>> Start
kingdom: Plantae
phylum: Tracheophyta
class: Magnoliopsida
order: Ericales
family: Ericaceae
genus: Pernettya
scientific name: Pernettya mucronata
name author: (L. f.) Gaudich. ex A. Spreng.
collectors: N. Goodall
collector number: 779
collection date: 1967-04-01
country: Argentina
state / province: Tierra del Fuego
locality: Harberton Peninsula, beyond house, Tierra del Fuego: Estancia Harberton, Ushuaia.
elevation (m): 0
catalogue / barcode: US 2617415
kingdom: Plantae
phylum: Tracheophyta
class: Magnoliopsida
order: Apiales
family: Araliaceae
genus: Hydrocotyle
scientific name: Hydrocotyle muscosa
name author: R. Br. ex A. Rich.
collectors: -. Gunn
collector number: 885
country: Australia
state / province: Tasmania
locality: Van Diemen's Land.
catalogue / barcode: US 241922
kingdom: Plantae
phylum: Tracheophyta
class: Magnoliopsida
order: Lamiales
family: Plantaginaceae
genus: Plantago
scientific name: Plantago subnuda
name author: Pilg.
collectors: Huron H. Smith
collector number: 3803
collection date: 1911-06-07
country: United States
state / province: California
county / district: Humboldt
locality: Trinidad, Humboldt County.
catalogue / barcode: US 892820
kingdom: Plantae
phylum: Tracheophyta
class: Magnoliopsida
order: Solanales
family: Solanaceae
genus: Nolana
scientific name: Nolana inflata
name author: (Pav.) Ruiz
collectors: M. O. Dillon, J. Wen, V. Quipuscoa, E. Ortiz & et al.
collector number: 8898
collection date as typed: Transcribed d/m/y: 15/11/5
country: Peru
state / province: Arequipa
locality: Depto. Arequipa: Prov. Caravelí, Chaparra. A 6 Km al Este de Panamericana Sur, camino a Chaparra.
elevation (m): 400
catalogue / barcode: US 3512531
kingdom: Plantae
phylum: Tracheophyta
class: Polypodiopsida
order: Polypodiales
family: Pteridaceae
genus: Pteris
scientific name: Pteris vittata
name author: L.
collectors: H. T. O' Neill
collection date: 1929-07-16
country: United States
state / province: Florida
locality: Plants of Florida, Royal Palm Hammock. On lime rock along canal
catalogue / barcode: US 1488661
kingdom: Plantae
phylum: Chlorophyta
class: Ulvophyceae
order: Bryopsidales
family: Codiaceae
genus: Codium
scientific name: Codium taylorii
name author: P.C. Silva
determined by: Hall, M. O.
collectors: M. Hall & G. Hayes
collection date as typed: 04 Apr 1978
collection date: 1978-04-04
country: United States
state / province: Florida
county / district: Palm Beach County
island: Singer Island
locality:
>> End
» EXERCISE GOAL: Copy every one of the lines above word for word, without changing a single character.

» COMPLETED EXERCISE:
kingdom: Plantae
phylum: Tracheophyta
class: Magnoliopsida
order: Ericales
family: Ericaceae
genus: Pernettya
scientific name: Pernettya mucronata
name author: (L. f.) Gaudich. ex A. Spreng.
collectors: N. Goodall
collector number: 779
collection date: 1967-04-01
country: Argentina
state / province: Tierra del Fuego
locality: Harberton Peninsula, beyond house, Tierra del Fuego: Estancia Harberton, Ushuaia.
elevation (m): 0
catalogue / barcode: US 2617415
kingdom: Plantae
phylum: Tracheophyta
class: Magnoliopsida
order: Apiales
family: Araliaceae
genus: Hydrocotyle
scientific name: Hydrocotyle muscosa
name author: R. Br. ex A. Rich.
collectors: -. Gunn
collector number: 885
country: Australia
state / province: Tasmania
locality: Van Diemen's Land.
catalogue / barcode: US 241922
kingdom: Plantae
phylum: Tracheophyta
class: Magnoliopsida
order: Lamiales
family: Plantaginaceae
genus: Plantago
scientific name: Plantago subnuda
name author: Pilg.
collectors: Huron H. Smith
collector number: 3803
collection date: 1911-06-07
country: United States
state / province: California
county / district: Humboldt
locality: Trinidad, Humboldt County.
catalogue / barcode: US 892820
kingdom: Plantae
phylum: Tracheophyta
class: Magnoliopsida
order: Solanales
family: Solanaceae
genus: Nolana
scientific name: Nolana inflata
name author: (Pav.) Ruiz
collectors: M. O. Dillon, J. Wen, V. Quipuscoa, E. Ortiz & et al.
collector number: 8898
collection date as typed: Transcribed d/m/y: 15/11/5
country: Peru
state / province: Arequipa
locality: Depto. Arequipa: Prov. Caravelí, Chaparra. A 6 Km al Este de Panamericana Sur, camino a Chaparra.
elevation (m): 400
catalogue / barcode: US 3512531
kingdom: Plantae
phylum: Tracheophyta
class: Polypodiopsida
order: Polypodiales
family: Pteridaceae
genus: Pteris
scientific name: Pteris vittata
name author: L.
collectors: H. T. O' Neill
collection date: 1929-07-16
country: United States
state / province: Florida
locality: Plants of Florida, Royal Palm Hammock. On lime rock along canal
catalogue / barcode: US 1488661
kingdom: Plantae
phylum: Chlorophyta
class: Ulvophyceae
order: Bryopsidales
family: Codiaceae
genus: Codium
scientific name: Codium taylorii
name author: P.C. Silva
determined by: Hall, M. O.
collectors: M. Hall & G. Hayes
collection date as typed: 04 Apr 1978
collection date: 1978-04-04
country: United States
state / province: Florida
county / district: Palm Beach County
island: Singer Island
locality:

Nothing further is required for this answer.